Start of Data provided

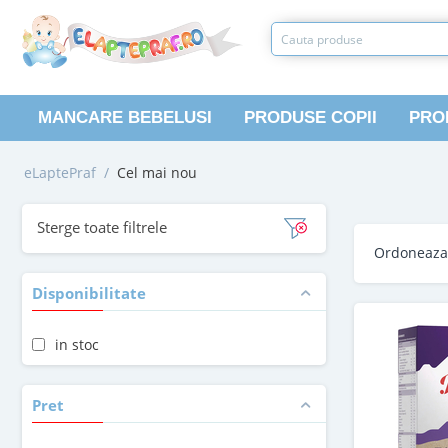
MANCARE BEBELUSI
PRODUSE COPII
PRO
eLaptePraf
/
Cel mai nou
Sterge toate filtrele
Ordoneaz
Disponibilitate
in stoc
Pret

End of Data provided

### Your assignment
Reproduce the text lines of all the entries above with "Cel mai nou" switched to "Cel mai vechi" and nothing else changed. Leave the pictures out.

### Solved problem
MANCARE BEBELUSI
PRODUSE COPII
PRO
eLaptePraf
/
Cel mai vechi
Sterge toate filtrele
Ordoneaz
Disponibilitate
in stoc
Pret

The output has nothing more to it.